> Exercise instructions:
Among the entries, how many lines hold the word "Page"? Respond with that number only.

[Document layout detection data]
--- START ---
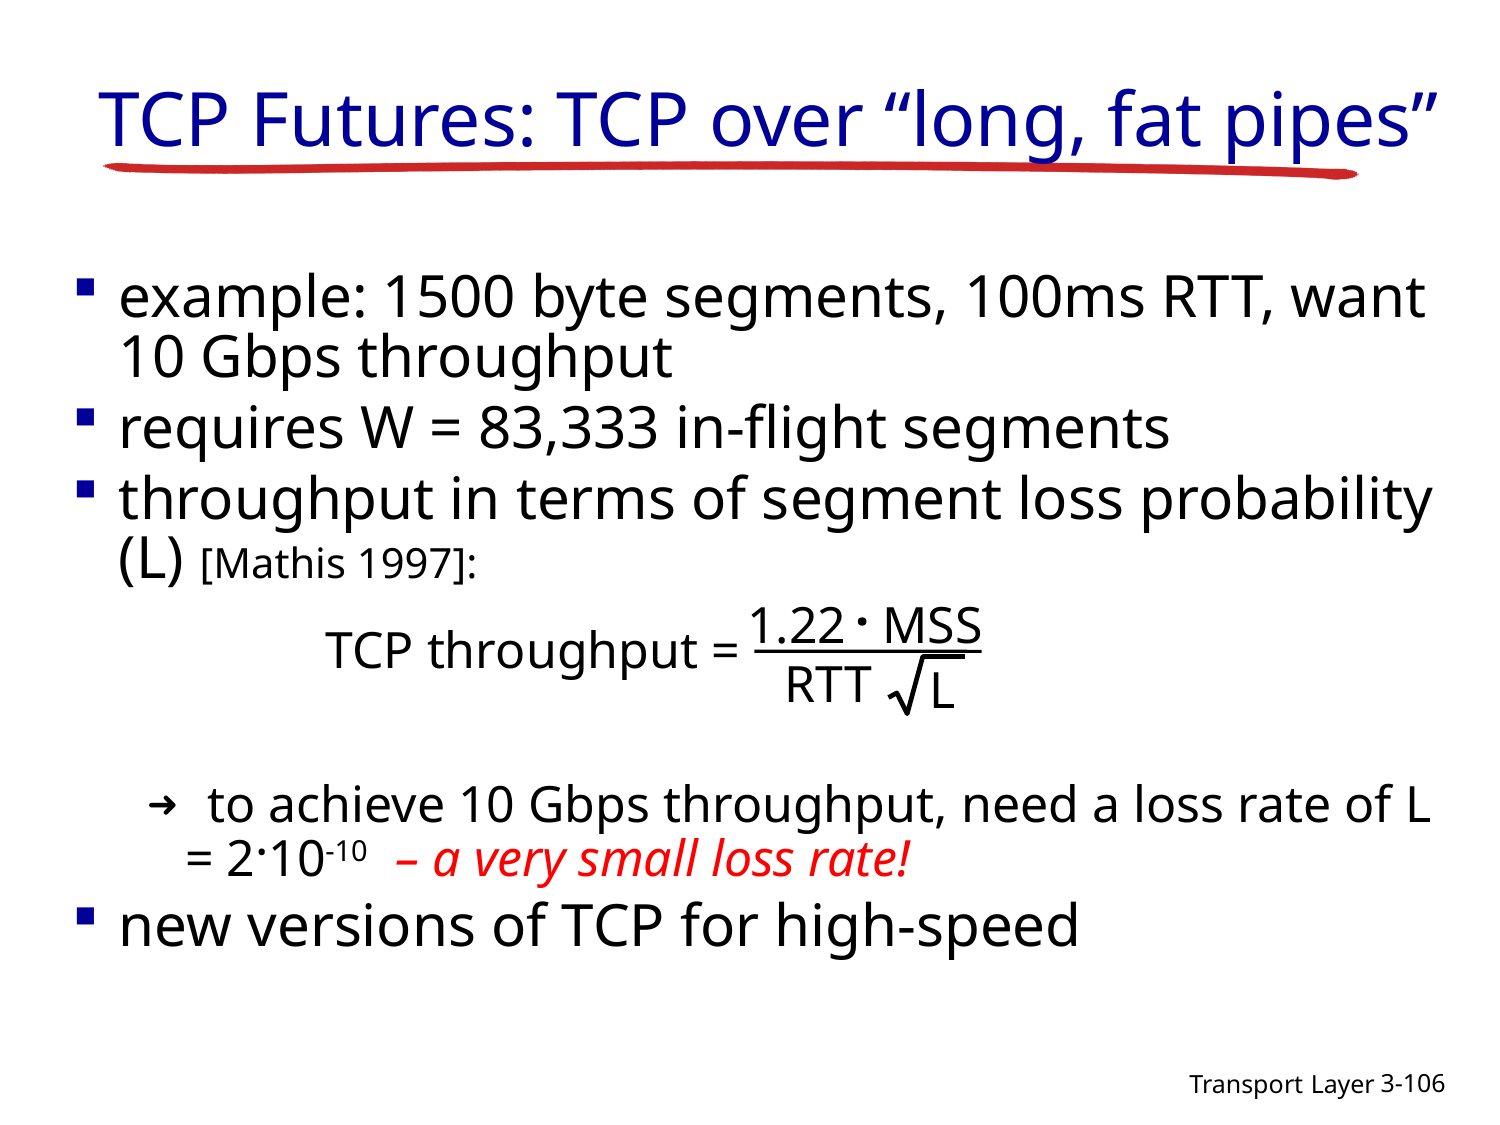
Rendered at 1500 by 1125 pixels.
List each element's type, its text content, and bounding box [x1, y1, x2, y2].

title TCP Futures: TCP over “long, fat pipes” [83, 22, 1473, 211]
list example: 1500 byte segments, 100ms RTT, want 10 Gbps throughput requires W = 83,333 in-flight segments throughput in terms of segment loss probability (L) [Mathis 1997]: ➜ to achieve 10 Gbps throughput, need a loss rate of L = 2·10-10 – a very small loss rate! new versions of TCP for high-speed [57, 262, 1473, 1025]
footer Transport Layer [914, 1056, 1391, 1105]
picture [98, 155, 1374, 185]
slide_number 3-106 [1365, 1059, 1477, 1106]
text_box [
--- END ---
--- START ---
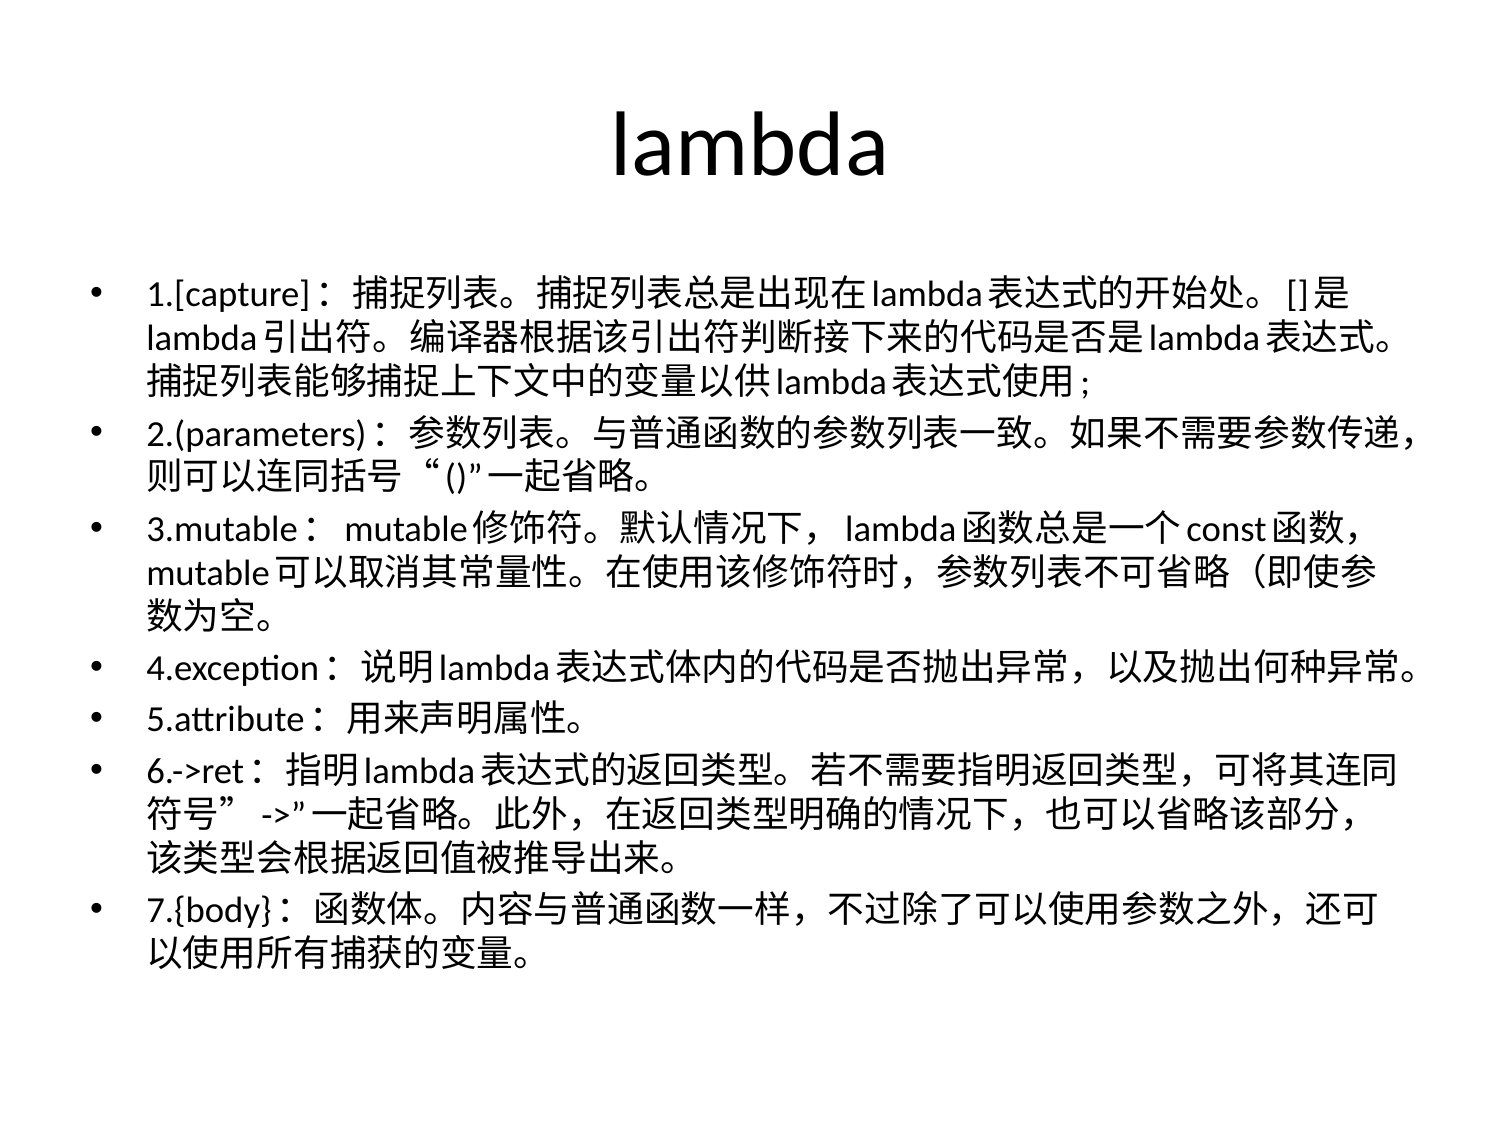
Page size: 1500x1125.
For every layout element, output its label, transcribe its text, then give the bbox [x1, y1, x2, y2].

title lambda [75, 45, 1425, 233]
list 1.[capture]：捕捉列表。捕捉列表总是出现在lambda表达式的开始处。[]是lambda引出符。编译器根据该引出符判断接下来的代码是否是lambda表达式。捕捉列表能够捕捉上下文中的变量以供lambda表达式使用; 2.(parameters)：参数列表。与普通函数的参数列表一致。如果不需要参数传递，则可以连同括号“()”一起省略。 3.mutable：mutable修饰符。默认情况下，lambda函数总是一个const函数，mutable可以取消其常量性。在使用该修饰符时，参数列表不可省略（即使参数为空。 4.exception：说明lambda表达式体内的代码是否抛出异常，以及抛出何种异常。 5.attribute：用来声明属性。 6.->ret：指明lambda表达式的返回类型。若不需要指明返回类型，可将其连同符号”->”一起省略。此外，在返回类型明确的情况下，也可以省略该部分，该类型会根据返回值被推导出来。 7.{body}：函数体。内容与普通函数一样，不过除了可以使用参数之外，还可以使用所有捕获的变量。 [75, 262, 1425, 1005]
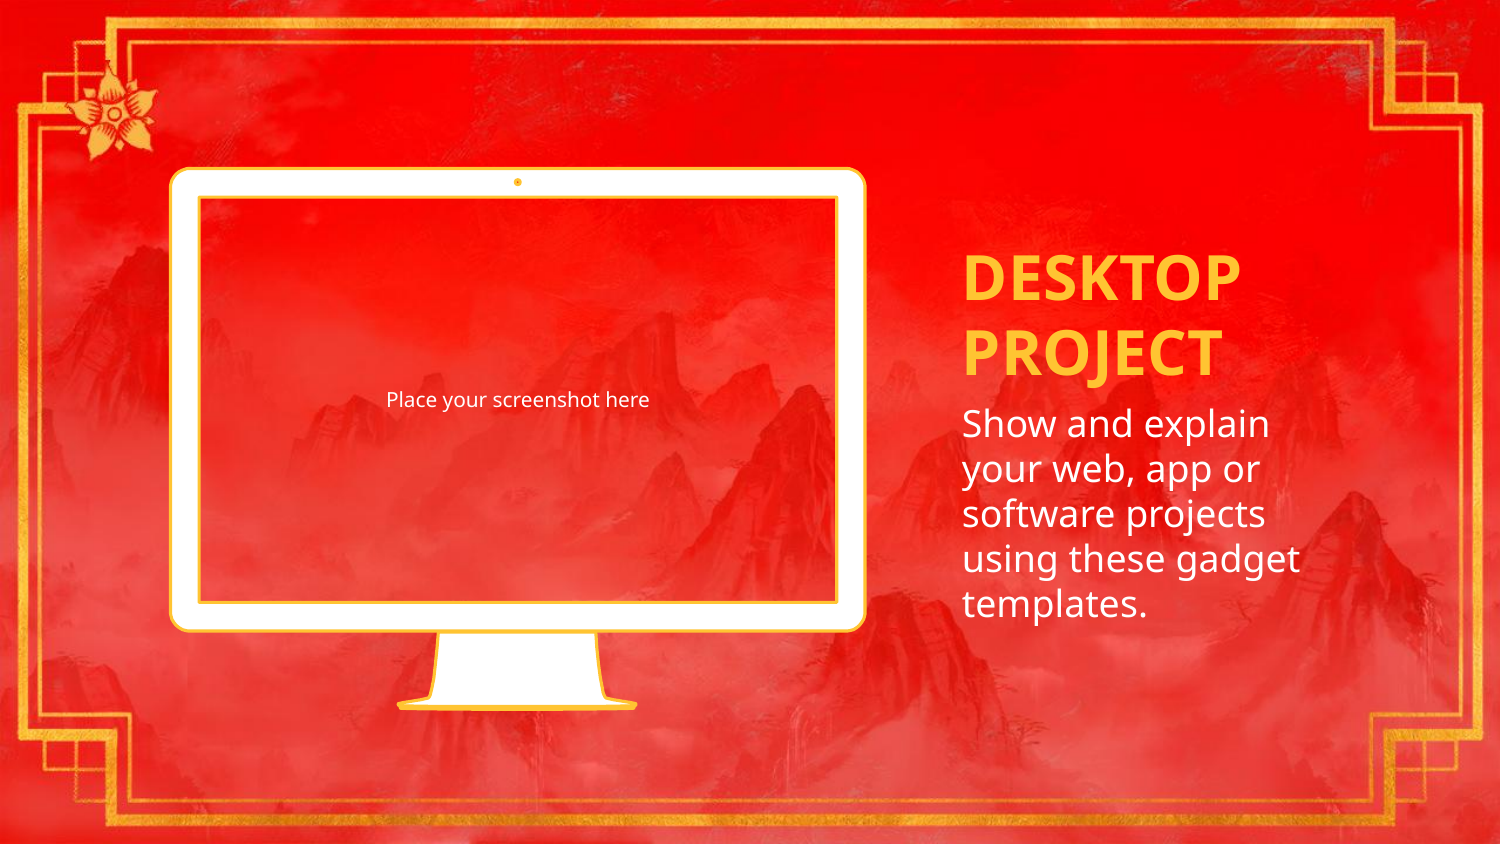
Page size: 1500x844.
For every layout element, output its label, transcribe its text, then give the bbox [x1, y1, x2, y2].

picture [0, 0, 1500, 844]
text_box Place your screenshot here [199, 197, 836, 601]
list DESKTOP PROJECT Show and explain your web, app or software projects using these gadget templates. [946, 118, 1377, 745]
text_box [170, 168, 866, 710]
--- END ---
> Response below:
2